Della grandezza di Fracesca Bendetti si è già detto, vogliamo solo aggiungere che vederla sulle scene è un privilegio del quale le siamo molto grati.
Bravi gli interpreti maschili coi limiti, di regia, cui si è detto (qualche esitazione nel Taltibio di Graziano Piazza  che sicuramente verrà meno con l’aumentare delle repliche fatte).

Anche il resto delle interpreti femminili porta a casa la serata, soprattutto Viola Graziosi che ha solo una scena per farsi ricordare, mentre un poco sfocate  risultano Maria Cristina Fioretti e, soprattutto, Elisabetta Arosio dall’interpretazione ovattata (e qui chissà se il maggiore rodaggio scioglierà il nodo interpretativo o no…) ma potrebbero anche essere esitazioni della regia…

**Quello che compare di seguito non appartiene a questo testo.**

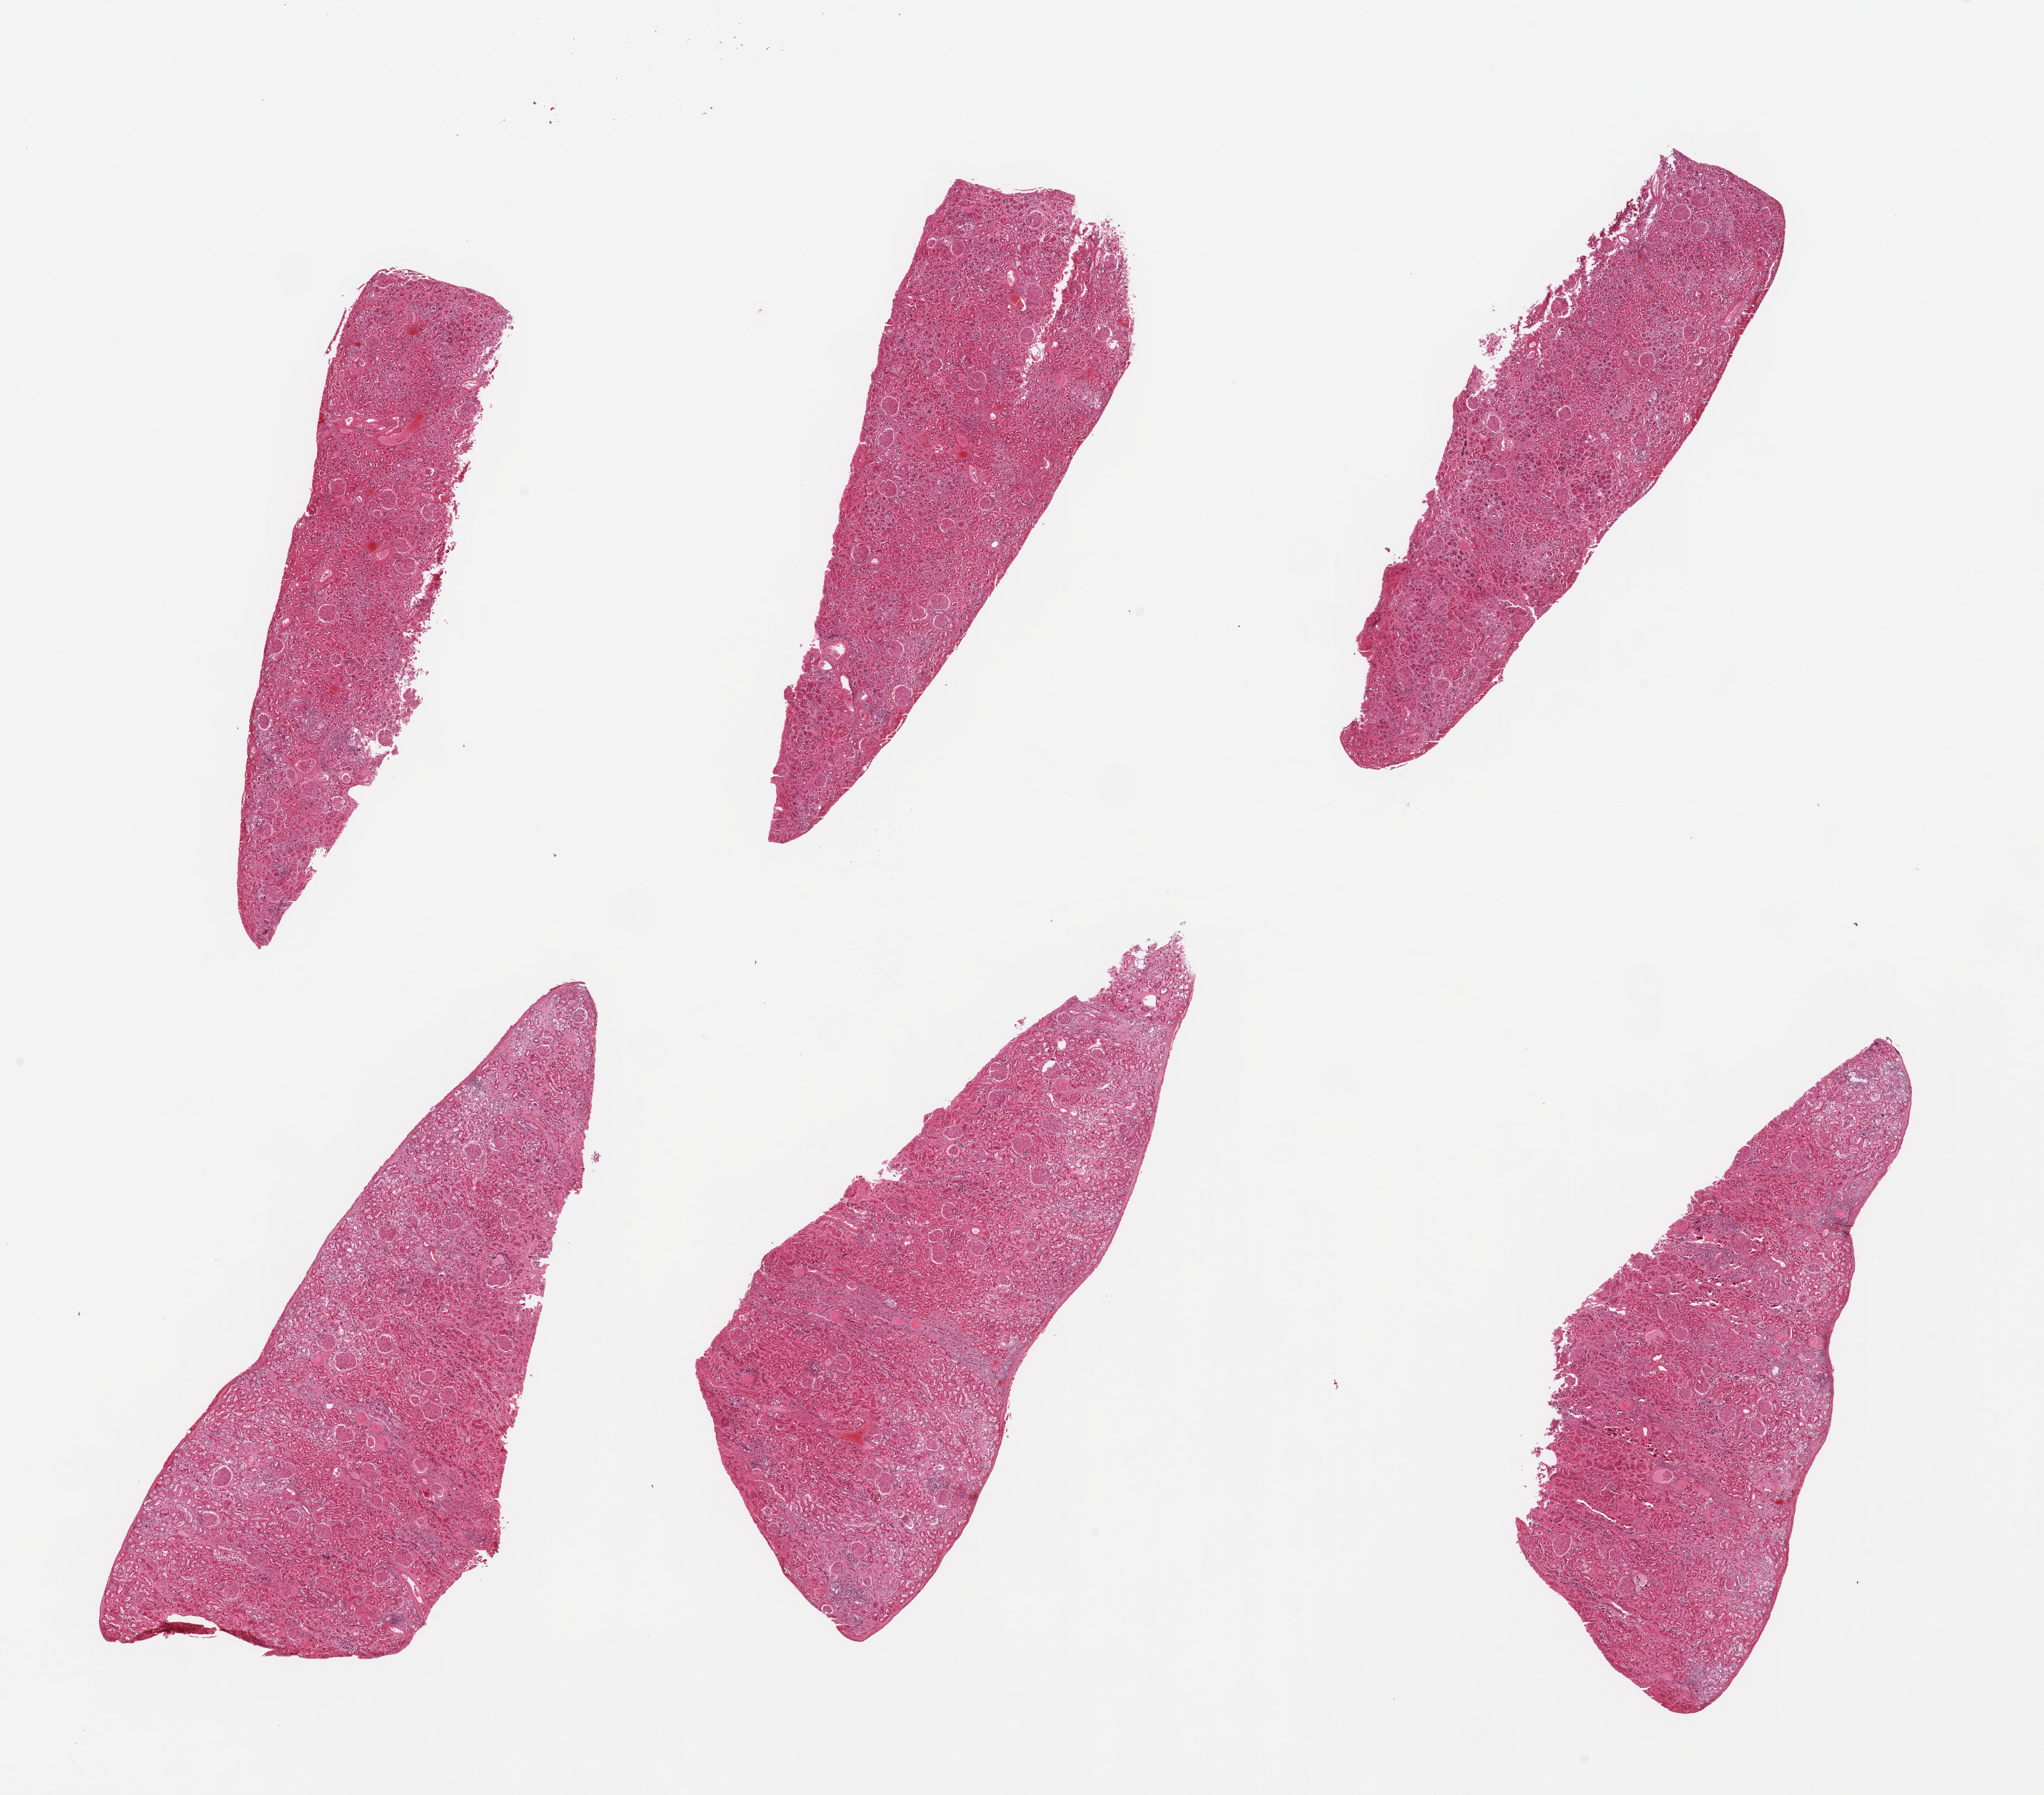
H&E whole-slide image — low-resolution overview of the scanned area, about 22.6 x 19.9 mm (slide scanned at 20x), PAXgene-fixed, paraffin-embedded tissue, target tissue: renal cortex, donor tissue sample. Male donor.
Review note (as recorded): 6 pieces; several small old inflammatory lesions.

Fa immenso piacere che lo spettacolo sia stato visto da una sala gremita dove accanto a persone grandi d’età ci siano anche tanti giovani, i teatri vanno sempre riempiti e quando la messinscena vale riempirli diventa un dovere, un impegno civile per sostenere uno strumento sempre più tradito e frainteso che va difeso con le unghie e coi denti da chi lo fa bene, come Argirò e il suo cast, ma anche, se non soprattutto, dal pubblico che è il solo che può mantenerlo in vita.

Prima che lo spettacolo iniziasse è stata presentata l’iniziativa dell’AGIS  Libro che spettacolo, che, giunta alla sua dodicesima edizione, promuove la lettura nello spettacolo dal vivo. Si propongono al pubblico in sala la lettura di un bran di un libro fresco di stampa, accompagnato dall’autore o dall’autrice come nel nostro caso Cinzia Tani che ha presentato il suo romanzo storico Donne di Spade ambientato durante nel cinquecento di Carlo II.

Un modo per far incontrare letteratura e teatro che ci pare salutare intelligente ed efficace.